Monday, September 2, 2013

Destructo Dog Strikes Again

As I attempt to start this post the teens are lying on the floor behind me addressing envelopes for their high school band's sponsorship drive. They are not quiet, and I'm a little disturbed because in this day of email, texting, and instant messages, they don't know how to address an actual envelope made out of paper. They also HAVE to know why the zip codes for Arroyo Grande homes and post office boxes are different. WHY don't these married people have the same last name? Do ALL California zip codes start with 9? Are you SURE? And they're laughing. I feel so normal and annoyed, and then I remember why I'm writing this...

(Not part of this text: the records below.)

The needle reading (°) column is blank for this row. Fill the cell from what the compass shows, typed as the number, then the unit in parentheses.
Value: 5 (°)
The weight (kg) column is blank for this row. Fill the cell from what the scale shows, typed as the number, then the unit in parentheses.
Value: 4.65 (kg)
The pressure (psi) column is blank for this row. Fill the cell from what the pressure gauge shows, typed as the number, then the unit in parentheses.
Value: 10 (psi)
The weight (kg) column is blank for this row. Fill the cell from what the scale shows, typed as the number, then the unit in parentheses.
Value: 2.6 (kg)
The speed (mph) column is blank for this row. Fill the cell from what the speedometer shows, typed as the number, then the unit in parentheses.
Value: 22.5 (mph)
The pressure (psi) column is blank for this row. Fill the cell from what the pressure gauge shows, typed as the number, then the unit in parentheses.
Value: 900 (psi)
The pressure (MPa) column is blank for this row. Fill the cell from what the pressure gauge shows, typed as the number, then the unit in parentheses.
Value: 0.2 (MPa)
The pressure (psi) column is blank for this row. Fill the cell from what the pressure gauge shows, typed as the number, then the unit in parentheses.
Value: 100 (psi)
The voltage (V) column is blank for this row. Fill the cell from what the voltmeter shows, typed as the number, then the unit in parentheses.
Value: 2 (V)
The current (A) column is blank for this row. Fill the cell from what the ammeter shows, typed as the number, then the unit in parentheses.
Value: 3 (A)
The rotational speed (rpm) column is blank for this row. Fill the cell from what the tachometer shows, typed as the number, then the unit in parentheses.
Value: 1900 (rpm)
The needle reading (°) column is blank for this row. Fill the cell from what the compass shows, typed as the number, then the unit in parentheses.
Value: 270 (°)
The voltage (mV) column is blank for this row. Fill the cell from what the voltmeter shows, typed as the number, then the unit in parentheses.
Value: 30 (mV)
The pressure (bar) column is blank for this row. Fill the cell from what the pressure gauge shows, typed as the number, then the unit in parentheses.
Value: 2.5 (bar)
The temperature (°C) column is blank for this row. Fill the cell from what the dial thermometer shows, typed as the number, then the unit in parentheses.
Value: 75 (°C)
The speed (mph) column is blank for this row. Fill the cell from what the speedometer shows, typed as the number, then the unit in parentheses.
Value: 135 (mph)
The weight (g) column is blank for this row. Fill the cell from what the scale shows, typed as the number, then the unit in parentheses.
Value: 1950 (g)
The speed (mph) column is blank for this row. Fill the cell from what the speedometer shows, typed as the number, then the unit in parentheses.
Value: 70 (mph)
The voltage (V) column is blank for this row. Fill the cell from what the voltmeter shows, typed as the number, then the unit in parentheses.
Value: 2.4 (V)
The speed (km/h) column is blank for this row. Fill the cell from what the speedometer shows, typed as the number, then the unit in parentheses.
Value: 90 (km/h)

Sam really had a lovely day. Probably for the first time in West Coast Jeffers Family History we BBQ'd on Labor Day. We had a visit with giggles from Teacher Neita (preschool teacher to all the kids), and we walked with Bubbe and Poppy (my parents) on the boardwalk at Oso Flaco Lake.
See the gold scarves? Walmart. We also found gold and white tank tops.
We arrived home to a front door jammed closed because Chance (no pets allowed at Oso Flaco) had the rug shoved up against the door and the kitchen trash dumped and spread all over the kitchen. Except for a cob of corn to which he gave special ranking with a spot on his bed.
There's more. This shot is not wide enough to do Destructo Dog's work justice.
See, it's not all rainbows and unicorns at the Jeffers' residence.

Bedtime was crappy. Sam was restless, making noises with every exhale and constantly shifting position. He said he was afraid of having a seizure. He's convinced he has seizures all night long. I tried to console him by reminding him that I sleep with him at night, and I would surely know if he was seizing all night (he's not), and I would definitely wake up and take care of him if he were to have a seizure. Finally after two .25 ml doses of Ativan and a long time cuddling with Mom and then Dad, he fell asleep.He shouldn't have to be so scared and worried. I just want to take it all away, but I am powerless.




1 comment:

  1. You are not powerless, you are the most powerful force in his life. You make life as normal as possible, and share your feelings so we can all grow from you and the love you feel for Sammy. You have touched our lives and my daughter's life in so many ways and we have never met. You have the power, and I am in awe of you every single day.